The “punishment,” he says, continued for a number of weeks, in the basement of the synagogue.
“One day, when we walked up the stairs from the basement my dad saw me. I guess by the look on my face he realized what had happened and he started yelling at this guy in front of everyone,” Hershkowitz says.
The abuser never returned to the synagogue.
“I told my father from my little understanding what had happened, but I am sure as a grown, smart adult he got the picture. He still told me that I must be thinking that… looking back, I am sure he knew. He never said that he was sorry it happened to me. He couldn’t, because that would mean he’d have to report it to the police — something he would never do. Satmar never calls the police. No matter what happens. Never. Which is wrong because in some cases they should,” Hershkowitz says.
Hershkowitz’s behavior became erratic, or, as he puts it: “I was a very wild kid and always getting into trouble.”
Two years later, during a summer camp in Napanoch, a small hamlet in Ulster County, New York, he says he was assaulted again. This time three people were involved.
“They held me down to a bed, I managed to get free. I grabbed the fire extinguisher and tried to fight back with that. They grabbed me and pulled me back into the bunk. I am not sure how long it lasted. It seemed like five hours before my private tutor came to look for me. Then they left. I was tied up and my tutor saw me,” says Hershkowitz.
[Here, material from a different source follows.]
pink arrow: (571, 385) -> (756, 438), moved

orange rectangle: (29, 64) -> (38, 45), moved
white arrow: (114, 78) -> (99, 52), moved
He repeats, “He definitely saw me tied up.”
The perpetrators, says Hershkowitz, continued working at the camp. He is skeptical about pressing charges or filing a formal complaint with police.
“All the people who witnessed it… none of them would ever testify. It’s my word against theirs. In fact, some of them specifically told me that if they had to testify they would say that it never actually happened. So, realistically, there is nothing I can now do about it,” he says.
Like many others who have survived sexual abuse, the experience triggered a deep crisis.